At 6/11/2010 9:27 AM, Blogger Junkyard_hawg1985 said...

The arguement made by the reader has one HUGE flaw. If boys outperform girls because they are risk-takers and guess more, this wouldn't explain the huge discepancy between the number of boys and girls who don't miss a single question on the math portion of the SAT. A perfect score does not come about because of "lucky guessing." I did not miss a single math question on the SAT as a senior and it was not because of guessing. Before seeing my score, I expected an 800 because I knew the answers to the questions. I was just hoping I didn't make a simple mistake along the way.

 
At 6/11/2010 10:22 AM, Anonymous Nick said...

Eliminate standardized testing across the board. It would save a lot of time and money. Some colleges don't even regard the SAT during the admissions process.

Same goes with public school standardized testing - eliminate it. It's huge burden on the taxpayers that encourages "teaching to the test" and not on the actual curriculum.

 
At 6/11/2010 11:54 AM, Blogger Colin said...

Flawed argument. Its the same as saying if there was no shot clock, no game clock and no pressure to win a basketball game against boys, girls would win.

 
At 6/11/2010 10:26 PM, Anonymous Anonymous said...

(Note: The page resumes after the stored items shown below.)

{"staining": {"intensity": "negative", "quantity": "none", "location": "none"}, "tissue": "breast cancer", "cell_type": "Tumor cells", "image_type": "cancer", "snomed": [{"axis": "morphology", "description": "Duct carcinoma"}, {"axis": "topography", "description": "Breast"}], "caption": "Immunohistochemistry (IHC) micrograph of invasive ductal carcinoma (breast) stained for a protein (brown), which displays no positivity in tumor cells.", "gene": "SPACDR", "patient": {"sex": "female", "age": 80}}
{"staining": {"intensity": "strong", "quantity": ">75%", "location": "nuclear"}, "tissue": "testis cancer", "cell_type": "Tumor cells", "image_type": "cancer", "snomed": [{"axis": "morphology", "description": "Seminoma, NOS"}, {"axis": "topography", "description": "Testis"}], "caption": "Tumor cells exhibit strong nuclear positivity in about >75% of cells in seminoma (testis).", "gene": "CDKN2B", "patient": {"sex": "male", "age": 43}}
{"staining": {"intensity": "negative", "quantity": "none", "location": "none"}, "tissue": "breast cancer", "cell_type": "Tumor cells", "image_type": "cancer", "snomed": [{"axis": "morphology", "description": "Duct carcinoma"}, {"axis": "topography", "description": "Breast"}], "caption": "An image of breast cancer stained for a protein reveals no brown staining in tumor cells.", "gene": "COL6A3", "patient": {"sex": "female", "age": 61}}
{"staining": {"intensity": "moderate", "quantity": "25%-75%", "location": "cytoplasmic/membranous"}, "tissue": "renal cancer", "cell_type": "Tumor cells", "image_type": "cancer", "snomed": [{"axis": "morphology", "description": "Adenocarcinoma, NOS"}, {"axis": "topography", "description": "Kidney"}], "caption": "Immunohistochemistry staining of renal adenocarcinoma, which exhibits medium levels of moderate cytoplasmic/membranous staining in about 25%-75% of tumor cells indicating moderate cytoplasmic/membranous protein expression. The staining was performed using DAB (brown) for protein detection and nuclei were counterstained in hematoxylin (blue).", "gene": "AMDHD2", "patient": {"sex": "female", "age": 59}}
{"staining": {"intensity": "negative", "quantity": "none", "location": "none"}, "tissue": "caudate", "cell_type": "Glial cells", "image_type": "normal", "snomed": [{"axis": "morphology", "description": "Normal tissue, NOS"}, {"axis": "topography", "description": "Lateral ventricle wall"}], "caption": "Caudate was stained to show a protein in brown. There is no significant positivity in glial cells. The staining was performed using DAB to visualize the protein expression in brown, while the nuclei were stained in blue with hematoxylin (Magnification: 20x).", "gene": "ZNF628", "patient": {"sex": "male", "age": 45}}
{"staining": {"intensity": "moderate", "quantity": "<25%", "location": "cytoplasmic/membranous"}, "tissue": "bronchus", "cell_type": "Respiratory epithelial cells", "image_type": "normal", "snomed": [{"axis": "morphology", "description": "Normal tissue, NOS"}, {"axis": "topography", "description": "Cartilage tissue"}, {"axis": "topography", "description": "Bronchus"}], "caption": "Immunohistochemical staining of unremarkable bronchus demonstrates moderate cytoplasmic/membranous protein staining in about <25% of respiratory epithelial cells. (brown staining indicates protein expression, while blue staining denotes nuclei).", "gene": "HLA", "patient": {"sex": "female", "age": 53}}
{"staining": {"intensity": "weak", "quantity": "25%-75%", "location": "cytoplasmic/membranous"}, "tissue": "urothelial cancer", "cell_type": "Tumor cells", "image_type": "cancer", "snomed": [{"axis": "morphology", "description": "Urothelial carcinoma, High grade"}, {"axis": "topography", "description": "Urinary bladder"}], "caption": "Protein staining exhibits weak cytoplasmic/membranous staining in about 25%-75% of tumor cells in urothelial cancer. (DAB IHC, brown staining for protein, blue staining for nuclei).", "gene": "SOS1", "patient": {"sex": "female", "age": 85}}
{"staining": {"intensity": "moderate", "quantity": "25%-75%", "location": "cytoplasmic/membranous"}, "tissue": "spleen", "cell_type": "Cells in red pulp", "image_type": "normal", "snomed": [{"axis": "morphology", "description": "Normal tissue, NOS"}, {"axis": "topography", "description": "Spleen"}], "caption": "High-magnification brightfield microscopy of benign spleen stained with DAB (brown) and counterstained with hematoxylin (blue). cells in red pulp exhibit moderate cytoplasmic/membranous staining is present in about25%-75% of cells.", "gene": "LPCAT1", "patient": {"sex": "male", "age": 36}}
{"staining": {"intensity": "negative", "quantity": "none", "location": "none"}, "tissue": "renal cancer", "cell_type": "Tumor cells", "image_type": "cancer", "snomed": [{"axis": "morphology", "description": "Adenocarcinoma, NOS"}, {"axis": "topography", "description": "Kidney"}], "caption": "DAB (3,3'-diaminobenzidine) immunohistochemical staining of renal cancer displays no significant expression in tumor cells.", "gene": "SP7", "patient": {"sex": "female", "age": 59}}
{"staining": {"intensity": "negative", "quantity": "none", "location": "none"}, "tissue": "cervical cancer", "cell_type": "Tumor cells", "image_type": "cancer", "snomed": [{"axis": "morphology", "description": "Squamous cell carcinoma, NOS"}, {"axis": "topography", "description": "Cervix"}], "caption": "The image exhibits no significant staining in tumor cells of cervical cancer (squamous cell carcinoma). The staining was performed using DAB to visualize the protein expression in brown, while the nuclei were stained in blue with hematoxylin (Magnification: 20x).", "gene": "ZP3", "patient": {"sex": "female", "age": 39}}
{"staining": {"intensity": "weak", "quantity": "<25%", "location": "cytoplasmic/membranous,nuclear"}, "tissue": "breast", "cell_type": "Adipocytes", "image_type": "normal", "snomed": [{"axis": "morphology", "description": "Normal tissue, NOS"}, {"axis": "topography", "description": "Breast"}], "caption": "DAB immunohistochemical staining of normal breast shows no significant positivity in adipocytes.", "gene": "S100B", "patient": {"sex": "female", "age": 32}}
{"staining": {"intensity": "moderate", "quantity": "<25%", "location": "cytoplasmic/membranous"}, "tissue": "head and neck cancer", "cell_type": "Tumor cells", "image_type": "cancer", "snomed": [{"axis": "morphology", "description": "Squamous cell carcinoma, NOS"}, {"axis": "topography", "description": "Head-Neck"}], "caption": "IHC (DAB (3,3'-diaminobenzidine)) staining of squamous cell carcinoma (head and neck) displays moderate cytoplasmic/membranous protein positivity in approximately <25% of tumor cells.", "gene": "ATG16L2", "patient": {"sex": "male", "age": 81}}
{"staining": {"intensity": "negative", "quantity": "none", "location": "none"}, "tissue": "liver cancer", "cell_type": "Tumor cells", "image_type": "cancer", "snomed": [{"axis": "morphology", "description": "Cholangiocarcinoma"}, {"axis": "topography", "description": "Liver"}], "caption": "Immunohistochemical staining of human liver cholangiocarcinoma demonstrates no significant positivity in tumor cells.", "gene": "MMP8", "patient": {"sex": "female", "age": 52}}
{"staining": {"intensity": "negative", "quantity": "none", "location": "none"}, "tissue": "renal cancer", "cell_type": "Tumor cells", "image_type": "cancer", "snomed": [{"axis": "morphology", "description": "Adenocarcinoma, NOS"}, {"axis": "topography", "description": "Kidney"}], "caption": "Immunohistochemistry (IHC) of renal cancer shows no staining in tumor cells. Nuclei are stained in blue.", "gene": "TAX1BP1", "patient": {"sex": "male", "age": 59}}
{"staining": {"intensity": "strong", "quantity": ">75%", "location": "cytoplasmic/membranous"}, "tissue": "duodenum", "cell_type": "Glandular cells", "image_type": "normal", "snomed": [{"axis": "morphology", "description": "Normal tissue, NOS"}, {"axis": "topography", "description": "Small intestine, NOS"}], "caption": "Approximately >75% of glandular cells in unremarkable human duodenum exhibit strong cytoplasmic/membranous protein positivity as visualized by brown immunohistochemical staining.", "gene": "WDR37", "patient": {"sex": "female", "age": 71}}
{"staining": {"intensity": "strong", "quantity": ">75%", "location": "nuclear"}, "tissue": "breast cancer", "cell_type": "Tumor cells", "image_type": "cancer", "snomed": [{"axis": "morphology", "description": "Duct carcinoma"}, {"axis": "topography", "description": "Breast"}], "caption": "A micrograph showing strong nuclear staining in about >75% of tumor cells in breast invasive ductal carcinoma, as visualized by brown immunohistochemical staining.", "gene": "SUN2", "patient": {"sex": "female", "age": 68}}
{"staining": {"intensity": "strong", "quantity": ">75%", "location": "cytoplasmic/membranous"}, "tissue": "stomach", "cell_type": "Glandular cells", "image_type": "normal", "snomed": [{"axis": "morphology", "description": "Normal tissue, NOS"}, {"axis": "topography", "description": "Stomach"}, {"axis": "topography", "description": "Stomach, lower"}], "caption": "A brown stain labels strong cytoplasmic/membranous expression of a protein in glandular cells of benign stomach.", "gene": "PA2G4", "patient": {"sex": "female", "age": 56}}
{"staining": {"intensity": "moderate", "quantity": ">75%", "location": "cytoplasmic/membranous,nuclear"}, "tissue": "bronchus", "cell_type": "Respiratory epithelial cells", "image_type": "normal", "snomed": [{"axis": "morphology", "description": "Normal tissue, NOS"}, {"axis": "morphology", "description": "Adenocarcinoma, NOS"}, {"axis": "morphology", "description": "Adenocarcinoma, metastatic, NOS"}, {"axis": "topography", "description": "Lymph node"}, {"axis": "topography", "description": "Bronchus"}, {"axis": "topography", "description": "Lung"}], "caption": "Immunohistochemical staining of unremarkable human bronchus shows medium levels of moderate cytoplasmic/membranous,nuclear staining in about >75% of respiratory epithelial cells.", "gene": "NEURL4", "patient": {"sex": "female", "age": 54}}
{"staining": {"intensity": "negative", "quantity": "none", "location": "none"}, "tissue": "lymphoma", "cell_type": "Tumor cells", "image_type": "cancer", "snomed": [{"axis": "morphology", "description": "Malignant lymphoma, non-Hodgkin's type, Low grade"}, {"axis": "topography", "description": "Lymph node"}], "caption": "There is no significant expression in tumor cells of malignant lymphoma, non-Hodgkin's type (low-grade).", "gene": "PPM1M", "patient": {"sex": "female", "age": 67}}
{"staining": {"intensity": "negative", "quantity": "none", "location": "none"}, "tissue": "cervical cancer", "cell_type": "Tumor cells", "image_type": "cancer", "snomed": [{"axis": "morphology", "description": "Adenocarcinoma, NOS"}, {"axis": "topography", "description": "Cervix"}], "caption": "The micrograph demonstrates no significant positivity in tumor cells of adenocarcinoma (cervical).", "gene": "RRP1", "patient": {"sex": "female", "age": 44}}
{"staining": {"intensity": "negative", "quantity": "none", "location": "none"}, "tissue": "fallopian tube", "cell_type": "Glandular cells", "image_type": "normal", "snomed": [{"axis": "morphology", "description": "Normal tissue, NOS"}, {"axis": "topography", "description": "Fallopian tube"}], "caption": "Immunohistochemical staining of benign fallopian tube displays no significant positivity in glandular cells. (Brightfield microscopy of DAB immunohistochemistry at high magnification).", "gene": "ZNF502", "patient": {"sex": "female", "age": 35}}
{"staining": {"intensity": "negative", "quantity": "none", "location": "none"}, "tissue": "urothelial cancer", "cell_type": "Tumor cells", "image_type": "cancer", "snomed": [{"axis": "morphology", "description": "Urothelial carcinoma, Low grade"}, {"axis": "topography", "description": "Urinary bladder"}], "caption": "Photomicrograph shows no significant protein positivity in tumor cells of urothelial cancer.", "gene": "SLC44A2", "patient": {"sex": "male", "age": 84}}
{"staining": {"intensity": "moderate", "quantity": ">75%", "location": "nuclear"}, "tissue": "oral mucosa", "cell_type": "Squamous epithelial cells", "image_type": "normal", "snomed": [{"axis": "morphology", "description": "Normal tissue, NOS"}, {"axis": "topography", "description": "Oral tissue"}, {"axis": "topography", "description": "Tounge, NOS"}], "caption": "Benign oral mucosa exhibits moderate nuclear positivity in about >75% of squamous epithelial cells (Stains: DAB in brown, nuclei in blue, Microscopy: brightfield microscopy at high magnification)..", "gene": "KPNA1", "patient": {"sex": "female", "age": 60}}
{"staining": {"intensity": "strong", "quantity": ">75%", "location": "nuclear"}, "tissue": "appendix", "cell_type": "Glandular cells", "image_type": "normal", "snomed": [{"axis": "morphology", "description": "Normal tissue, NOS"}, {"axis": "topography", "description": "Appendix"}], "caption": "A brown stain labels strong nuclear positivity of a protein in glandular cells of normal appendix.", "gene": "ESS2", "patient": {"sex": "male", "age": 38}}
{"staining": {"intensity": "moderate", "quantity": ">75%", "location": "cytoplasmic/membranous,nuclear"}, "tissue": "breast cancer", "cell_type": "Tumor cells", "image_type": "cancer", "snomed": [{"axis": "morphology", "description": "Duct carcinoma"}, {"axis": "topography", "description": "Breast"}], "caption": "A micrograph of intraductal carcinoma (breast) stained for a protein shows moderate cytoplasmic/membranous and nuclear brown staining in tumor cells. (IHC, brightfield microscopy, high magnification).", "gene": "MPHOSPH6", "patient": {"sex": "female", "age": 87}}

Hi folks! I am the author of the comment featured in the original post. Here's a link where you can find further information:

Gender Bias in College Admissions Tests. (2009). OpposingViews.com. Retrieved from
http://www.opposingviews.com/i/gender-bias-in-college-admissions-tests

Also, I wrote some more information about the different ways that the SAT is rigged against girls such as more "masculine" themed questions that boys do better at, the guessing penalty that favors' boys' preference for risk-taking, and the time limit that lowers' girls scores but barely affects boys' scores:

http://journaloffeministinsight.blogspot.com/2010/06/sat-like-other-things-in-our-sexist.html

 
At 6/12/2010 2:43 AM, Anonymous Anonymous said...

Also, I wrote some more information about the different ways that the SAT is rigged against girls such as more "masculine" themed questions that boys do better at

I've seen little on this subject as astonishingly stupid as this. One of the important skills the SAT tests is the ability to distinguish the essential points of a question from the irrelevant details. If a girl can't dissect a word problem because of its "masculine theme", it's the girl's understanding of word problems that's in error, not the problem.

the time limit that lowers' girls scores but barely affects boys' scores

We should care why? Not everything that girls don't do as well at constitute sexism. Time limits don't seem to affect their test grades in school. You know, with its standard hour or so time limit for tests.

Test time limits have a purpose other than easing administration of the test. They are a microcosm of the adult world, where your boss tells you to finish what you're doing by tomorrow, not whenever you feel like it.

 
At 6/12/2010 8:01 AM, Anonymous Anonymous said...

I wonder how the average SAT math score of the daughters of ardent feminists compares to boys. Just wonderin', you know.